To: Think4Yourself who wrote (56004)12/3/1999 5:02:00 PM
From: CpsOmis  Respond to of 95453
 
Upside vs. downside potential......clearly this is what we are looking at when looked at through the looking glass of risk.

MEXP/RRC/TMR/RGO made a lot of sense 4 months ago, and as the price has declined as the MO/MO quick buck crowd left and the tax sellers are (currently) having their way, the Reward/Risk ratio keeps going up, UP UP!!!!.

O/T I don't need the credit here, slider. Just want to do well for my loved ones and I. And gosh, I've lost some money here in the short term. So 'friggin what? The risk/reward ratio is great. For those that don't worship at the alter of day trading, a little dollar cost averaging, week after week is not a bad way to go.

And, for a trader such as yourself to use the argument of separating "investing" from "gambling" is really quite laughable. A "who made more money" argument? Won't bite here either.

In addition, your mean spirited abuse of my name has been noted. It says loads about your (lack of) character. Perhaps this is why so many on this thread, and apparently all across Yahoo no longer take you very seriously.



To: Think4Yourself who wrote (56004)12/3/1999 8:22:00 PM
From: SliderOnTheBlack  Read Replies (5) | Respond to of 95453
 
JQP; not trying to get into a P'ing match; but - your formula's ?

First of all; this is in good natured ribbing; you contribute greatly - now Cosmo, I "aint got no use for" fwiw... (VBG). So, let me preface my point here by saying that I think you just may be having a bad "math" day, or your "cyphering" neurons are not clicking on the same wave length today... I respectfully submit that none of us should try to overplay our hands here. Many of us have different "gifts" to offer... Mine is not pure "TA" - I'll leave those comments to marc & Gary among others. For inside the industry perspective - Big Dog, Aggie, Douglas Fant etc. Now, I respectfully submit that ole' Lingerfelt quits practing being an E&P analyst without a "license" (VBG)...

re: << If you divide stock price by CFPS you get "your cost" to acquire each cubic foot of production when you purchase a share. >>

Ahhhhhem; JQP - sir, in all due respect; whatcha smokin today ?

If you divide the stock price by cfps - you do NOT get your cost to acquire each cubic foot of production when you purchase a share. What you do get; is the "BENCHMARK" valuation metric multiple that I mentioned earlier. CFPS multiple - P/CFPS (price to cash flow per share).

ie: ABC Oil co sells for $20 per share and they have $2.00 per share cash flow.

TASKS FOR THIS EXERCISE
A) Answer these questions about the forum posts:
(i) Which ticker symbols does CpsOmis say "made a lot of sense 4 months ago"?
(ii) According to SliderOnTheBlack, what do you get when you divide the stock price by cfps?
(iii) In the ABC Oil co illustration, what are the share price and the cash flow per share?
B) Echo everything in the forum posts from "MEXP/RRC/TMR/RGO made a" down to "up, UP UP!!!!.", word for word.
C) Proceed with the forum posts from the point where they stop.
The items that come next play no part in this work.

AVAILABLE DATA
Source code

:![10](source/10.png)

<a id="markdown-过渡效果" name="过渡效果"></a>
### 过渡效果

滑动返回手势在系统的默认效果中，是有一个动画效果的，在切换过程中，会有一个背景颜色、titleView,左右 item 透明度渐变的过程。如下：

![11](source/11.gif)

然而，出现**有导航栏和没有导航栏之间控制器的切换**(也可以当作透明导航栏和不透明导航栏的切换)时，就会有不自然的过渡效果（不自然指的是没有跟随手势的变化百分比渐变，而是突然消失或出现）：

RESPONSES FOR EACH TASK
A)
(i) MEXP/RRC/TMR/RGO
(ii) The "BENCHMARK" valuation metric multiple: the CFPS multiple, P/CFPS (price to cash flow per share).
(iii) $20 per share, with $2.00 per share cash flow.

B)
MEXP/RRC/TMR/RGO made a lot of sense 4 months ago, and as the price has declined as the MO/MO quick buck crowd left and the tax sellers are (currently) having their way, the Reward/Risk ratio keeps going up, UP UP!!!!.

C)
Divide stock price of $20 by $2.00 cfps = 10, which is your price to cfps multiple the "Benchmark" valuation metric that I referred to earlier. This is the Price to Cash Flow Per Share multiple, or P/CFPS - it has nothing to do with any cost multiple per cubic foot, or BOE of production one pays ?

There is nothing reflected in cfps, or the stock price - your 2 variables; for production,or a multiple of it. Now if you did take the total production, or even $ revenue and divided that by the total number of shares outstanding; you would have a multiple , or a valuation metric for "production per share" - or a simple Price to Sales (revenue) multiple.

JQp, the E&P valuation metrics that are used by analysts and the market are different than what is used for the service co's or drillers.

Remember earlier when the drillers were at the bottom and the valuation metric/multiple of Price to replacement value kept coming up ? That was because earnings were absent, or decling rapidly - as were PE's; they were not reflective of the best, or most accurate valuation multiple at the bottom of the cycle; but price to replacement value was, or NAV multiples. In the service companies with massive plant & asset values - Price to Book was a good valuation metric to use.

In E&P's; I would submit that the price to cfps multiple (P/CFPS) is the benchmark; then look to the following:

1.Equity as a % of FV (Firm Value).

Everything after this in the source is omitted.